Rose Variety – Boscobel

Rose varieties boscobel

The first time you see the blooms of the Boscobel, you will stop in your tracks and approach it for a better look. I mean, forget about the medium-strong fragrance of myrrh, the shape and color of this rose deserve a pause.

The round rose opens with the usual rose petals that almost maternally surround the smaller petals inside. Those petals form an almost different rosette inside the rose. They have a way of wrapping themselves around each other to create a stunning image that will undoubtedly linger on your mind for the rest of the day.

As a medium bush, the Boscobel grows to a little over 3 feet high and the same in width within the first three years of its life. So it’s not the fastest-growing rose bush you can plant, but it will look right at home within a rose border as much as in a container.

And let’s not overlook the fragrance. While it’s not the strongest fragrance in the rose garden, it has subtle hints of different fruits. Most notably, you’ll get notes of almond, pear, and hawthorn along with the dominant myrrh scents. This cultivar needs full sunlight during the spring and summer.
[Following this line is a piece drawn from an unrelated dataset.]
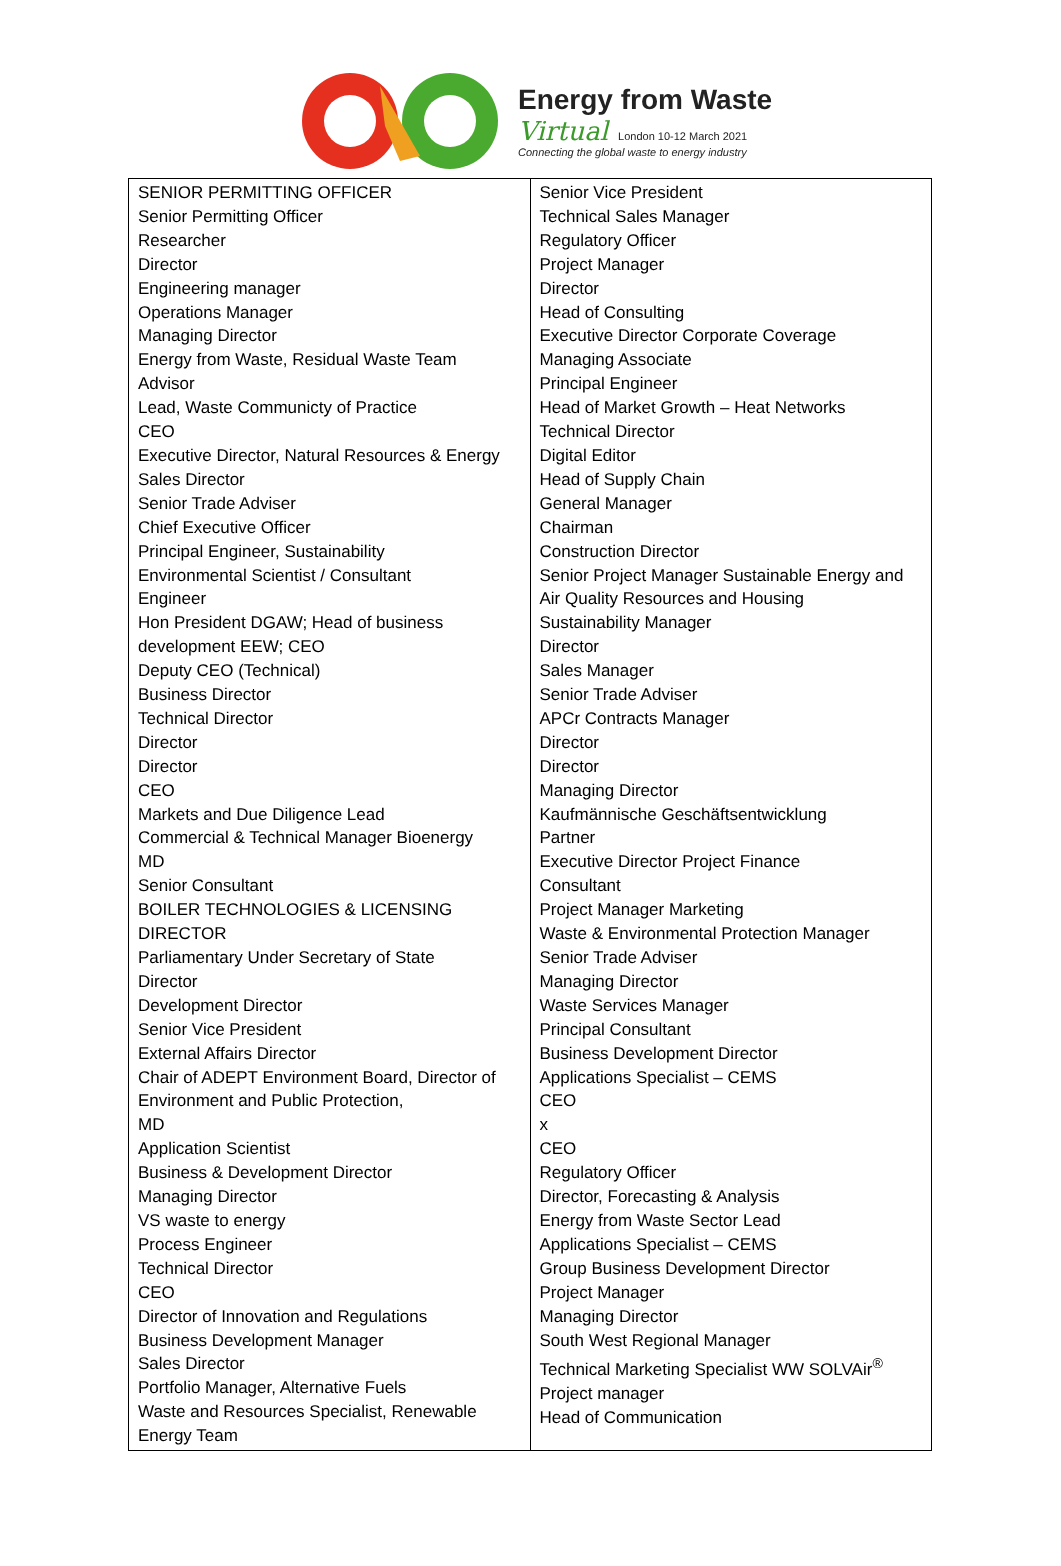Energy from Waste
Virtual London 10-12 March 2021
Connecting the global waste to energy industry
| SENIOR PERMITTING OFFICER Senior Permitting Officer Researcher Director Engineering manager Operations Manager Managing Director Energy from Waste, Residual Waste Team Advisor Lead, Waste Communicty of Practice CEO Executive Director, Natural Resources & Energy Sales Director Senior Trade Adviser Chief Executive Officer Principal Engineer, Sustainability Environmental Scientist / Consultant Engineer Hon President DGAW; Head of business development EEW; CEO Deputy CEO (Technical) Business Director Technical Director Director Director CEO Markets and Due Diligence Lead Commercial & Technical Manager Bioenergy MD Senior Consultant BOILER TECHNOLOGIES & LICENSING DIRECTOR Parliamentary Under Secretary of State Director Development Director Senior Vice President External Affairs Director Chair of ADEPT Environment Board, Director of Environment and Public Protection, MD Application Scientist Business & Development Director Managing Director VS waste to energy Process Engineer Technical Director CEO Director of Innovation and Regulations Business Development Manager Sales Director Portfolio Manager, Alternative Fuels Waste and Resources Specialist, Renewable Energy Team | Senior Vice President Technical Sales Manager Regulatory Officer Project Manager Director Head of Consulting Executive Director Corporate Coverage Managing Associate Principal Engineer Head of Market Growth – Heat Networks Technical Director Digital Editor Head of Supply Chain General Manager Chairman Construction Director Senior Project Manager Sustainable Energy and Air Quality Resources and Housing Sustainability Manager Director Sales Manager Senior Trade Adviser APCr Contracts Manager Director Director Managing Director Kaufmännische Geschäftsentwicklung Partner Executive Director Project Finance Consultant Project Manager Marketing Waste & Environmental Protection Manager Senior Trade Adviser Managing Director Waste Services Manager Principal Consultant Business Development Director Applications Specialist – CEMS CEO x CEO Regulatory Officer Director, Forecasting & Analysis Energy from Waste Sector Lead Applications Specialist – CEMS Group Business Development Director Project Manager Managing Director South West Regional Manager Technical Marketing Specialist WW SOLVAir<sup>®</sup> Project manager Head of Communication |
Rose Variety – Royal Jubilee

The Royal Jubilee is a departure from your typical English rose family. It’s still a fragrant rose and grows on a rose bush. But the chalice-like blooms don’t look much like the typical rose. They look like they haven’t fully opened even when they’re in full bloom. The petals jealously protect the center of the rose as if from intruders. But with its medium strong fruity fragrance and deep pink colors, the Royal Jubilee deserves a place on this list.

The bush is of an above-average size as well. It towers over 4.5 feet high and is the same in width. The roses grow on long and thin stems that look their best in a vase. You can cut the flowers and create many floral arrangements with the Royal Jubilee as the centerpiece.

And because of its large size, this bush is either for mixed hedges or rose borders. You could try to grow it as a potted plant, but I doubt you’ll find a container large enough for this tall bush. It has a low tolerance for shade and partial shade as it requires at least 8 hours of sunlight every day for those beautiful flowers to open and bloom.

Rose Variety – Charles Darwin

Rose varieties charles darwin

When cultivating your own hybrid rose variety, who better to name it after than the father of evolution himself. But besides the name, there’s nothing about this yellow rose that reminds you even remotely of the bearded scientist. Not even the dense petals that pile over each other and create a bohemian atmosphere. Nor the strong tea fragrance of the rose that is a throwback to life in the English countryside as it was depicted in old movies from across the pond.

Not that having a rose bush with blooms as scraggy as the white flowing beard of Charles Darwin is anything to look down upon. But the point is, this cultivar is nothing but exquisite and elegant in every way. Take for example the way the rose bush tends to grow horizontally more than vertically. It averages about 3.5 feet high and 4.5 feet wide. That means it tends to spread and needs more space than your average rose bush.

It’s also a repeat flowering bush that keeps producing more rose the more you cut its blooms. Rose deadheading is an art with more practical purposes than aesthetic values. But there’s more to the blooms of Charles Darwin than meets the eye. The fully round flowers have the shape of a cup and open their yellow petals that display different gradients of the yellow color. Pale around the edges, the color deepens as you move your eyes to the center of the rose. There the color is almost mustard.